Почему период от лета 1944-го до осени 1945-го так важен для понимания этого среза еврейско-русской поэзии, созданной и опубликованной в СССР? Уже в начале 1942 года, а затем в конце 1943-го — начале 1944-го еврейско-русские писатели — прежде всего Сельвинский в стихах и Эренбург и Василий Гроссман в прозе — писали о чудовищных злодеяниях, совершенных нацистами и их союзниками и коллаборантами против евреев на оккупированных территориях. Но летом 1944 года советские войска начали освобождать нацистские лагеря смерти. Вместе с советскими войсками военные журналисты и писатели оказывались за пределами советских границ 1939-го, а потом уже 1941-го. В июле 1944-го советские подразделения заняли Майданек. Отступая, нацисты не успели демонтировать весь лагерь, и освободителям открылись невзорванные газовые печи. Летом 1944-го советские войска заняли лагеря так называемой Акции Райнхарда (Белжец, Собибор и Треблинка), которые нацисты почти целиком разобрали и сравняли с землей еще в 1943 году. В ноябре 1944-го после публикации в журнале «Знамя» документальной повести Гроссмана «Треблинский ад» правда о чудовищной индустриальной машине геноцида стала доступна широким читательским кругам.

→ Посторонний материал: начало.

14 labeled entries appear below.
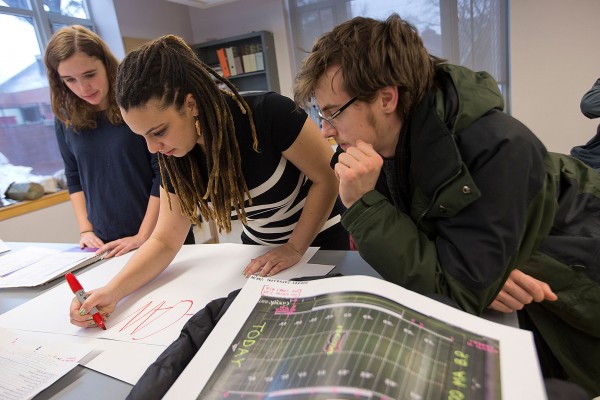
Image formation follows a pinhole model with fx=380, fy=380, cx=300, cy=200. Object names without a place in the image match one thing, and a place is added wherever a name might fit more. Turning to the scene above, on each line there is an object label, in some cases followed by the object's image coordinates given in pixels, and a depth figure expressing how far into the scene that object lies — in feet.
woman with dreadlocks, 2.97
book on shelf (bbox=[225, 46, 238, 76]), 14.68
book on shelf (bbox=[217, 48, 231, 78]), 14.69
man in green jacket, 2.23
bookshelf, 14.38
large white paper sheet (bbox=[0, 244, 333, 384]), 2.45
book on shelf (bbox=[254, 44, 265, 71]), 14.47
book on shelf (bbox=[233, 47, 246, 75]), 14.76
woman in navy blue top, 4.56
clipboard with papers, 3.89
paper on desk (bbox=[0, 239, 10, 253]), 5.22
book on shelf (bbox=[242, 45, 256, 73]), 14.57
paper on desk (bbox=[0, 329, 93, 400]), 2.18
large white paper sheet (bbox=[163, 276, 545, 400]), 1.53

В статье «Помнить!», напечатанной в «Правде» в декабре 1944 года, Эренбург с поразительной для того времени точностью назвал общее число жертв Шоа и охарактеризовал убийство евреев на оккупированных территориях и в лагерях уничтожения в Польше как составные части единого геноцида [60] . 27 января 1945 года советские войска освободили Освенцим-Биркенау.